Everyone in the waiting room staring at their cell phone screens, including me. But I kept peeking at the lonely, inked orphan on the table. Staring. Should I get up and say hello? Would the newspaper satisfy me?
I wasn’t as fixated on my cell phone as the rest. I don’t play games on the cell. I use it for texting, checking email and occasionally writing observations and commentary, even though some readers think I should give that up and try my hand at mindless things like Angry Birds or Candy Crush.
I wondered if the others even knew what to do with a “newspaper?” Would they think I was nuts if I wandered over and picked it up?
The newspaper, especially on a Sunday, was a family event in my home growing up. My dad would grab the “News” Section and sit back and enjoy a cigar and coffee as he carefully devoured every word.
My Mom took the “Sales” sections, my brother the “Sports” Section, and my sister grabbed the “Entertainment” Section. The dog snatched the “Editorial” section of the newspaper, rightly so I imagine. I was left with what I thought was the most important section, the full color and multi-paged “Comics.”
If you took the wrong section of the Sunday newspaper, back then, it would cause a ruckus.
But no one noticed when I got up and walked to the table at the Nissan dealership in Matteson. I carefully slipped Section 1, the News section, off the tight fold. And I walked back to my waiting room chair.
Chicago Tribune Newspaper, Daily NewspaperIt was pretty thin, far from the behemoth section that it used to be.
I really tried to like it. The front page was promising. I carefully opened it, bringing back all those family memories of something I used to do dozens of times a day, many years before. It felt familiar. There was an excitement. Anticipation. A wow!
My friend John Kass was on page 2, looking old and ethnic like me. Writing about Sanders, Clinton and Trump. It was interesting. But as I read through the section, the boredom was just too overwhelming. Page after page of blah. Same stories over and over again, it seemed.
Chicago school kids painting a decrepit bathroom in need of repair. Never mind their education sucks. Arnie “who cares?” Duncan getting another clout job. Mayor Emanuel still being a disconnected jerk. Hate crime stabbing squeezed to the side. The Middle East, mass shooting in Austin look back. And opinion that just continued to get worse and bore.
Honestly, I tried to get into it. But it was like I was being lectured to. Downward. It wasn’t about me or what I want. The newspaper was talking to itself. And the stories were so thin!
Every story was a ghost of what it should be. Tight. Not enough. I could hear my dad’s voice booming through the little Georgian home on Luella Avenue on Chicago’s Southeast Side, “Don’t they know how to tell a story any more?”

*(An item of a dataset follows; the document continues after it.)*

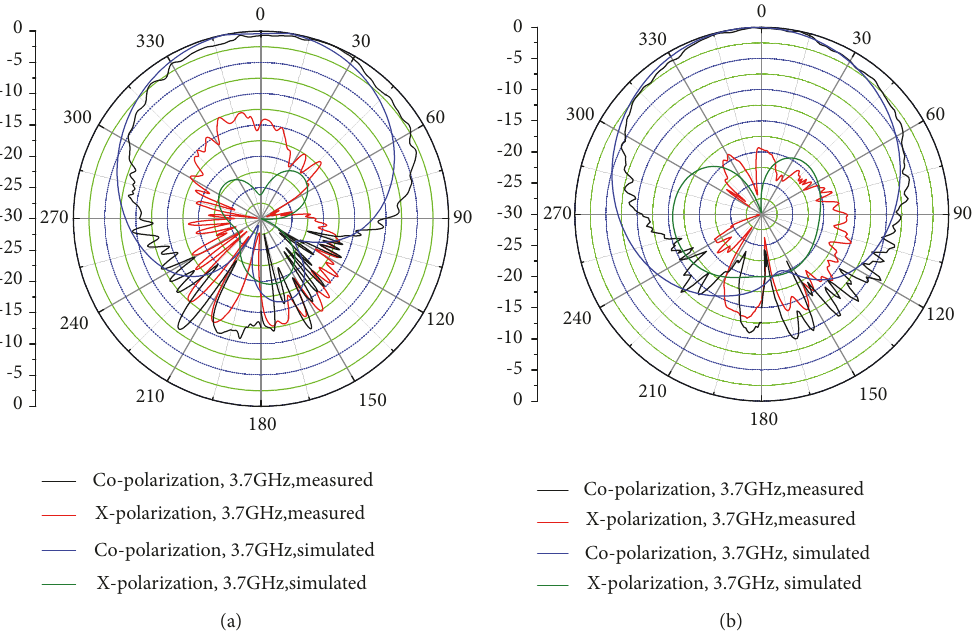
Figure 13: Measured and simulated radiation patterns of mode A: (a) E plane; (b) H plane.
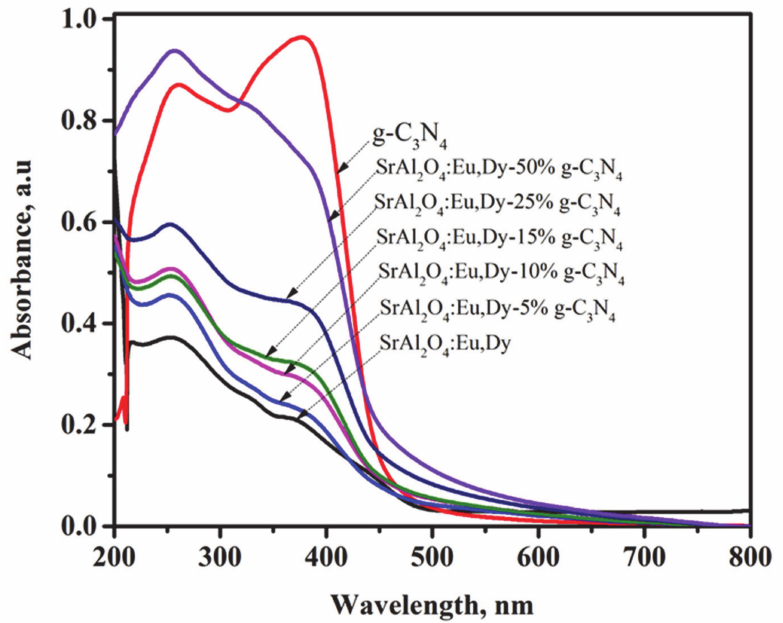
Figure 5. Di ff use reflectance absorption spectra for g-C 3 N 4 and SrAl 2 O 4 :Eu,Dy hybrid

Not any more Dad. The big newspaper dailies are even worse, dad! That’s why I spend all my time reading the community newspapers, something that didn’t exist in my dad’s day.
I guess that’s what happens with age, and erosion. The thrill is gone. The blonde hair up close loses its luster. The breasts don’t bloom. The perfume chokes and coughs.
I put the newspaper back down on the table with as much polite respect as I could muster, and then settled back into the future. My cell phone. Back with everyone else. In our lonely, own cells.